◆ **Consignes à suivre**
1. D'après le texte sur l'armée de l'air française et l'Otan, quel centre situé à Taverny a reçu en 2008 l'accréditation « centre d'excellence » par l'Otan ?
2. Mettez à jour le texte sur l'armée de l'air française et l'Otan en le reprenant à partir de « Dans le domaine » et jusqu'à « Baltes et l'Islande). ». Remplacez-y « volontaire » par « candidate ».

◆ **Texte fourni**
+ + + +

L'engagement de l'armée de l'air française dans de nombreuses opérations Otan ( Bosnie, Kosovo) a prouvé sa capacité humaine, matérielle et technologique à s'impliquer aux côtés des autres forces de l'Alliance. Son investissement continue de se manifester notamment en Afghanistan dans le cadre de l'opération FIAS (force internationale d'assistance à la sécurité).
Mise en place après les attentats du 11 septembre 2001, la FIAS lutte contre le terrorisme en Afghanistan et contribue à renforcer la stabilité du pays.
Parmi les 28 nations de l'Otan, la France est l'un des rares pays, aux côtés de la Grande Bretagne, à être aujourd'hui capable d'assurer une alerte de force de réaction rapide (Nato Response Force -NRF) en temps que nation cadre pour les opérations aériennes. Six mois d'astreinte (puis un an à compter de 2012), au cours desquels elle est prête à prendre la tête d'une force multinationale de plusieurs milliers d'aviateurs en cas de déclenchement d'une opération aérienne de grande ampleur.
Dans le domaine de la défense aérienne, l'armée de l'air s'est également portée volontaire, à plusieurs reprises, auprès de l'Otan, afin d'assurer les missions de police du ciel au profit de l'Alliance pour des pays dépourvus de moyens nécessaires (notamment les Pays Baltes et l'Islande).
Pour pouvoir prendre part à des opérations extérieures, activer une NRF ou mettre un système de « police du ciel » sur pied, l'armée de l'air s'est dotée de structures de commandement, de conduite et d'entraînement de premier plan au standard Otan. Parmi celles-ci, le centre d'analyse et de simulation pour la préparation aux opérations aériennes (Caspoa) de Taverny a reçu, en 2008, l'accréditation « centre d'excellence » par l'Otan.

+ + + +

Lignes enregistrées
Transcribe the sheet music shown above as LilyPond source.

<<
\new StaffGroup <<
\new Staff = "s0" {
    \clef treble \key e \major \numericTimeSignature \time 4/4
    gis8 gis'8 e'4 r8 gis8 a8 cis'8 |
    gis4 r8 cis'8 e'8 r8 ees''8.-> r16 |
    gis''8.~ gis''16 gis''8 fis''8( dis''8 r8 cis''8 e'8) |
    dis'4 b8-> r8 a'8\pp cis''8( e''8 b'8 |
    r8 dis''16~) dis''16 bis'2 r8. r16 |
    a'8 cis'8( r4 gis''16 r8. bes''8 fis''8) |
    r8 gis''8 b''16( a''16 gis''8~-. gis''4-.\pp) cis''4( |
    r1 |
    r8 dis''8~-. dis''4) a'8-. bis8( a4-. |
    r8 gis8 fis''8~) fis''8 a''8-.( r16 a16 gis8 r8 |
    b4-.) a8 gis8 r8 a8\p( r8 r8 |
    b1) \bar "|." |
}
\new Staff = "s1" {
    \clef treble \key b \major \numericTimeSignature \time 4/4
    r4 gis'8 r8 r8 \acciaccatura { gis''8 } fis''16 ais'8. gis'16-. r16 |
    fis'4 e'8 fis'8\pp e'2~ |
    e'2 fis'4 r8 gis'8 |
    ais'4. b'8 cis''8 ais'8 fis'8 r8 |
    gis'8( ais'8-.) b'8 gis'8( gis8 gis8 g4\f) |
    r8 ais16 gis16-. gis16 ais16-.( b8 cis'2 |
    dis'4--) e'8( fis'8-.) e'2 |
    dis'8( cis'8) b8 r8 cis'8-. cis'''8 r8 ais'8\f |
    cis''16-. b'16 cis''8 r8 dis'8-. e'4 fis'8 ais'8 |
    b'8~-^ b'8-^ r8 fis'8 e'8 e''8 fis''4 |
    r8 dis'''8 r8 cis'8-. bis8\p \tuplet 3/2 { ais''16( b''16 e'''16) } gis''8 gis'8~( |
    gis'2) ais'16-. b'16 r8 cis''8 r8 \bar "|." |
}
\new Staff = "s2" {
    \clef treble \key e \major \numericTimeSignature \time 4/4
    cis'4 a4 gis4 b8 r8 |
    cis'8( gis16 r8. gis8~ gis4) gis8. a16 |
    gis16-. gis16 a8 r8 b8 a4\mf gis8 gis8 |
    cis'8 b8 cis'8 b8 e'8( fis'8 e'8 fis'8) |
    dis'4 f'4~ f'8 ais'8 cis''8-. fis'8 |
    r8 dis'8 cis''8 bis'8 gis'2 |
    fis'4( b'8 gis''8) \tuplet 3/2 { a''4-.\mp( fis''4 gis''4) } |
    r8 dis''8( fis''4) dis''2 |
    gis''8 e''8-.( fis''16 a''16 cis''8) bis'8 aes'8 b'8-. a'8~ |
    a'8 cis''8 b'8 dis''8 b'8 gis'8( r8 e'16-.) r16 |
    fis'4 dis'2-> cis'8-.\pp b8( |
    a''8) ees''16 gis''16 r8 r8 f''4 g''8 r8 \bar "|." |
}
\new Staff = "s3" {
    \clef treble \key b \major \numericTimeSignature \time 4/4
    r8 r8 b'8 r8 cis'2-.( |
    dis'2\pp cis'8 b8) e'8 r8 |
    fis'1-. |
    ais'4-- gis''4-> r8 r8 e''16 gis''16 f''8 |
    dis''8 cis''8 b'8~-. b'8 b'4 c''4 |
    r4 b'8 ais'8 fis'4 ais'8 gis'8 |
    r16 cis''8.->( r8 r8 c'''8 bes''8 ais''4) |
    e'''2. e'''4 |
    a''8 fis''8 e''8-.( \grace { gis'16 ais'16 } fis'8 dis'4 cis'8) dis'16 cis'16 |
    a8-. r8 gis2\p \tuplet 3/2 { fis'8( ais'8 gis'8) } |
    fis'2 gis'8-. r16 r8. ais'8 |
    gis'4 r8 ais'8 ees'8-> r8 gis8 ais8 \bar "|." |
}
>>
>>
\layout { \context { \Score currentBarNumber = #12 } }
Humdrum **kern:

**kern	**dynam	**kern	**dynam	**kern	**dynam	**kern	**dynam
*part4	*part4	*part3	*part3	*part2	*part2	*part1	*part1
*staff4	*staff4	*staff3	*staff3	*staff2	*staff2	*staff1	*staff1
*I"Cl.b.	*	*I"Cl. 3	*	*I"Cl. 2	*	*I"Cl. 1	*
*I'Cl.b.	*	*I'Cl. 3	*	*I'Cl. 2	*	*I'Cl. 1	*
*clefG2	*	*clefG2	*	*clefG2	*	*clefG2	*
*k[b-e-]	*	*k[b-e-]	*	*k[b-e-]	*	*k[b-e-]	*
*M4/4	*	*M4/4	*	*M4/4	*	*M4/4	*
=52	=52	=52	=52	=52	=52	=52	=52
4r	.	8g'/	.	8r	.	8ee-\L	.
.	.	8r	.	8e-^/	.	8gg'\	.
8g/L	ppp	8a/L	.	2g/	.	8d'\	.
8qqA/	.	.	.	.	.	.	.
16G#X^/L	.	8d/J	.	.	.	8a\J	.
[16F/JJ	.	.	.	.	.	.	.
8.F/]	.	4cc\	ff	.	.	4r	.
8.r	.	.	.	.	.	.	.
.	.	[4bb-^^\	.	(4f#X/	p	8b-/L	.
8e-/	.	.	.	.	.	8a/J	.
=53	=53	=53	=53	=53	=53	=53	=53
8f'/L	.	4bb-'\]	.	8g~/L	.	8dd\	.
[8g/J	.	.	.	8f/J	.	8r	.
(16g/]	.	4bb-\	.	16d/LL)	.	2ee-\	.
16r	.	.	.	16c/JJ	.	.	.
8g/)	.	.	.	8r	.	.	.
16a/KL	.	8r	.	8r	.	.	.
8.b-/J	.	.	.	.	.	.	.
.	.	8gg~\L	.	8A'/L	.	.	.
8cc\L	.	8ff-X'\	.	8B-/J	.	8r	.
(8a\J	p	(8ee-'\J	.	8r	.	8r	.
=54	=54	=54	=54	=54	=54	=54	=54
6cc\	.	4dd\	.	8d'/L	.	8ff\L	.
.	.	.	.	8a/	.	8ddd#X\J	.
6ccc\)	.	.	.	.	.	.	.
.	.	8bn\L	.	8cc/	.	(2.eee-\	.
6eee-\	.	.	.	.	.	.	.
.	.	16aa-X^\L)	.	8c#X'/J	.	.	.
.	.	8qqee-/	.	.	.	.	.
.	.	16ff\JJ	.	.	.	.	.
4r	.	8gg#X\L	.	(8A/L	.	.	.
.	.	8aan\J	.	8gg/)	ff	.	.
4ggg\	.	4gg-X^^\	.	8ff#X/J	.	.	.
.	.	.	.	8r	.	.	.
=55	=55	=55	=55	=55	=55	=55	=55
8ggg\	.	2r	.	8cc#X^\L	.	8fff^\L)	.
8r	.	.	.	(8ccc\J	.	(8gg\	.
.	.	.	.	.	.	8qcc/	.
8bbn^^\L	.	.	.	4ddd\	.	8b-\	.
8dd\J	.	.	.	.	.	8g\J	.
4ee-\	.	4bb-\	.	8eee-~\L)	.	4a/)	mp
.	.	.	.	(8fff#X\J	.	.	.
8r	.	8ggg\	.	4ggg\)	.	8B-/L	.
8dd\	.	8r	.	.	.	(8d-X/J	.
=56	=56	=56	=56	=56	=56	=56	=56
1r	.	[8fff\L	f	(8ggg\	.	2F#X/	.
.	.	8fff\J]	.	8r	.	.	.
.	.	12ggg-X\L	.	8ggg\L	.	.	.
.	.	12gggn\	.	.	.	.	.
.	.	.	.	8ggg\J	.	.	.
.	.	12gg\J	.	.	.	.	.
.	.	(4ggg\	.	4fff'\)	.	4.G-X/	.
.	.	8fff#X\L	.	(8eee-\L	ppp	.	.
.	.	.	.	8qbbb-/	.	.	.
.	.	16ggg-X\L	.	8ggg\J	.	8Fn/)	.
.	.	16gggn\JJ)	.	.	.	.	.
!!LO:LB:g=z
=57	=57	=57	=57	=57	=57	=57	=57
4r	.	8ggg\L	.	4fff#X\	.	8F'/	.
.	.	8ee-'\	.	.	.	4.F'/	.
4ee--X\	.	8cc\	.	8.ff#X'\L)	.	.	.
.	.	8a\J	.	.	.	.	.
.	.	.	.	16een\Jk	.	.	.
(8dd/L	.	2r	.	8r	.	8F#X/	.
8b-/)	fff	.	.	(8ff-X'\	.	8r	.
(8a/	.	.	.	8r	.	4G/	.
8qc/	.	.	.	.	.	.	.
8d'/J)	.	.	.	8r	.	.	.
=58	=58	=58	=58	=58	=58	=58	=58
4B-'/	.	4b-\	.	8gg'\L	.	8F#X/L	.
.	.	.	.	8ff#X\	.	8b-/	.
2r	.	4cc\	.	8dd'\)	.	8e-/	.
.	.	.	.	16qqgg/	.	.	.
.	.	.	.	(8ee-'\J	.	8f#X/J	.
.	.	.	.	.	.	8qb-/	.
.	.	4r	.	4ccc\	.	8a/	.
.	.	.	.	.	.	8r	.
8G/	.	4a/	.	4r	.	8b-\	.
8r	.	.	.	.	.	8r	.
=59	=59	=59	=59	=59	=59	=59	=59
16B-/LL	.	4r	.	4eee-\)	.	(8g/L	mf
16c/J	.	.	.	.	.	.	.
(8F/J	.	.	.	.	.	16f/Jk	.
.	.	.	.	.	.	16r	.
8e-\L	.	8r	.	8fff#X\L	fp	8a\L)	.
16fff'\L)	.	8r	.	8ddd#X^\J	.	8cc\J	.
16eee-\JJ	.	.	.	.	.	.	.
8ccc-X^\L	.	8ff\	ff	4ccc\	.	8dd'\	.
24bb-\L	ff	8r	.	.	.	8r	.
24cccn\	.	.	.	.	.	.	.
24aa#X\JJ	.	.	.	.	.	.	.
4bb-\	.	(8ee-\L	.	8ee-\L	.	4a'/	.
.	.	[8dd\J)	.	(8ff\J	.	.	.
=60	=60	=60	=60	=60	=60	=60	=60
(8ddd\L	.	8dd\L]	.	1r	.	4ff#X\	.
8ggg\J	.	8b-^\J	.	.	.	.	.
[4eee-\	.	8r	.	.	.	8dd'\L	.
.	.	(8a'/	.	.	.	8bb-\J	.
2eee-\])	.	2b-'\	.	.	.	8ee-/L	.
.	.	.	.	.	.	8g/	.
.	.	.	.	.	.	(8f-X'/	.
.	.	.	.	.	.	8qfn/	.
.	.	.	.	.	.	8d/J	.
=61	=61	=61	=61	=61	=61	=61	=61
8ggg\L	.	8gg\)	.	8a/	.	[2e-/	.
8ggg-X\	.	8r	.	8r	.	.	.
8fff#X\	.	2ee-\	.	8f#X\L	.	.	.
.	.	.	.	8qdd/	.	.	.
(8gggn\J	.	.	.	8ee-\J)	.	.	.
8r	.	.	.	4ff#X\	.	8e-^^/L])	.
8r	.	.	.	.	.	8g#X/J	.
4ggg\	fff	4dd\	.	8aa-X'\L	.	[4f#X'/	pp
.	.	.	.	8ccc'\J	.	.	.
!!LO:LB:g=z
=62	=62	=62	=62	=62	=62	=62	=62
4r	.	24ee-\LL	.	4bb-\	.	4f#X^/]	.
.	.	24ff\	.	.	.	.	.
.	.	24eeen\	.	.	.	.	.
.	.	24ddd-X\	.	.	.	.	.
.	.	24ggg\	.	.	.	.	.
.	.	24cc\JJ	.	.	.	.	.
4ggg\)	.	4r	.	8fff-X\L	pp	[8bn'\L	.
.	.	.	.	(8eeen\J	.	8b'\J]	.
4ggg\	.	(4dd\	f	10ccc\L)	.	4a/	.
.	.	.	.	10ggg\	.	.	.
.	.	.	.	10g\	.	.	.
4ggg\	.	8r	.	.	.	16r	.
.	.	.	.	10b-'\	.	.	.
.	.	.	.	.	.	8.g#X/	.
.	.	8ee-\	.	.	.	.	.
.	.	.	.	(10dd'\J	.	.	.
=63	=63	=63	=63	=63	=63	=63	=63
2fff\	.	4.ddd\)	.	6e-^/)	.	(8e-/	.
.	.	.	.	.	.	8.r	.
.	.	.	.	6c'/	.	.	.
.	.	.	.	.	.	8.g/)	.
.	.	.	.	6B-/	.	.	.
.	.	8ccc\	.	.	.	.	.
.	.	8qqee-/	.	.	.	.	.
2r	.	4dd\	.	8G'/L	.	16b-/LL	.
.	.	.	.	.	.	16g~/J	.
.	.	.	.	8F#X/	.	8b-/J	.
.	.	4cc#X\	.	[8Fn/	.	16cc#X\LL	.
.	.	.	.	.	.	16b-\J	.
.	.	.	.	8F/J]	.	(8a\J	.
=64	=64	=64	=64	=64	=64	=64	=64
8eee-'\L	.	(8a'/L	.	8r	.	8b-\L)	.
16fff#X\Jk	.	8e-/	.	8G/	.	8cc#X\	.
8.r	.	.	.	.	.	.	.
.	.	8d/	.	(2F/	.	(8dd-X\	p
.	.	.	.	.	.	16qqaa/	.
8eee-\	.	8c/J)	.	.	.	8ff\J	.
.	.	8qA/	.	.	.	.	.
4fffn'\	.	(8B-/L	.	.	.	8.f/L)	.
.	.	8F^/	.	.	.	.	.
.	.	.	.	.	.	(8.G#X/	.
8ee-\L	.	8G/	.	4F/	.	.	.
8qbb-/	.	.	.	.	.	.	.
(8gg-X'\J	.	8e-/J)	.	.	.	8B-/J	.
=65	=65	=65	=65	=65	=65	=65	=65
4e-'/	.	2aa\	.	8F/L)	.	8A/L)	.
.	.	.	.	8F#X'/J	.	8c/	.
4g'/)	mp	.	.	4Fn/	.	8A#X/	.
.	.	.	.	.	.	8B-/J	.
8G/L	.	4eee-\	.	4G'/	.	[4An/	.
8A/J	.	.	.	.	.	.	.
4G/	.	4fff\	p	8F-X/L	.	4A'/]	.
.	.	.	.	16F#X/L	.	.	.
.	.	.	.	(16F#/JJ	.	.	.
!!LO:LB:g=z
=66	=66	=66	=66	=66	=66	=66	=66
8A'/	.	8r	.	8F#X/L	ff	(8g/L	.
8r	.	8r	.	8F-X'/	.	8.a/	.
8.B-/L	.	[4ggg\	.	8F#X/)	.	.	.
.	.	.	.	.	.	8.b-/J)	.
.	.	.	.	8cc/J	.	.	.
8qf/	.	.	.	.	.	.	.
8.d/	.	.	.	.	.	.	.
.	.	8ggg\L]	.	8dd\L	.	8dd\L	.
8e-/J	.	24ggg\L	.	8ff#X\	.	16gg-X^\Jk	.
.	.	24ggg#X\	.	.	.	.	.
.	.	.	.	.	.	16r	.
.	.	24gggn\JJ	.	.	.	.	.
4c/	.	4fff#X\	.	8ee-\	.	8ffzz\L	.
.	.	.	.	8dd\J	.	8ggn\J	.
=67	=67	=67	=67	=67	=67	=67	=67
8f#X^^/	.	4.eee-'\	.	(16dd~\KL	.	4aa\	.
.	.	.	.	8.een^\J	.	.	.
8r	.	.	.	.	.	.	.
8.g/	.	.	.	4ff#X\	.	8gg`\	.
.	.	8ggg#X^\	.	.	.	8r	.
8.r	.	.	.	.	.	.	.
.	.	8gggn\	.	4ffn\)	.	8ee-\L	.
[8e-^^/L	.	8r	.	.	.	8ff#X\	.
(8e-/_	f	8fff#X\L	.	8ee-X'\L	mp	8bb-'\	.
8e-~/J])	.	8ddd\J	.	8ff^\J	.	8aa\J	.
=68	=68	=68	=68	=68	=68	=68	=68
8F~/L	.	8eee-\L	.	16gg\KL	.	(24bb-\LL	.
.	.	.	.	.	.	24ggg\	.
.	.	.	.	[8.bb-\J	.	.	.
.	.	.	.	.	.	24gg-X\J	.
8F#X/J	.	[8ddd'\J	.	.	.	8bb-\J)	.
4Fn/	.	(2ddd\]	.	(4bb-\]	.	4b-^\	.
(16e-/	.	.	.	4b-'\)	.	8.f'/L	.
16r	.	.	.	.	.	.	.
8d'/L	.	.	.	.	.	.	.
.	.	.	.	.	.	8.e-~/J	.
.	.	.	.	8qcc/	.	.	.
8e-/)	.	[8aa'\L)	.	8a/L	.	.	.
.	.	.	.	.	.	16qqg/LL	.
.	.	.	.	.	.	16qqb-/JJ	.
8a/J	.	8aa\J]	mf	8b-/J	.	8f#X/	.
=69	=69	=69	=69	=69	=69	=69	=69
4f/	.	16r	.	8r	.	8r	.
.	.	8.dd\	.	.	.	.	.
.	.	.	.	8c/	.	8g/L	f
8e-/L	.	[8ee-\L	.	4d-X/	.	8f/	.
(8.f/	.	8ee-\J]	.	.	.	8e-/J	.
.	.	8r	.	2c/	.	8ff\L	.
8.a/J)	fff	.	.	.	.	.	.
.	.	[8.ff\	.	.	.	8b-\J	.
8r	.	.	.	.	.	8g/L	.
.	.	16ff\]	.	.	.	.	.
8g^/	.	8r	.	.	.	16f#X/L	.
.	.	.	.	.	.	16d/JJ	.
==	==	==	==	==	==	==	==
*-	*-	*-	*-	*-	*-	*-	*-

+ + + +

◆ **Réponses par consigne**
1. Le centre d'analyse et de simulation pour la préparation aux opérations aériennes (Caspoa).

2.
Dans le domaine de la défense aérienne, l'armée de l'air s'est également portée candidate, à plusieurs reprises, auprès de l'Otan, afin d'assurer les missions de police du ciel au profit de l'Alliance pour des pays dépourvus de moyens nécessaires (notamment les Pays Baltes et l'Islande).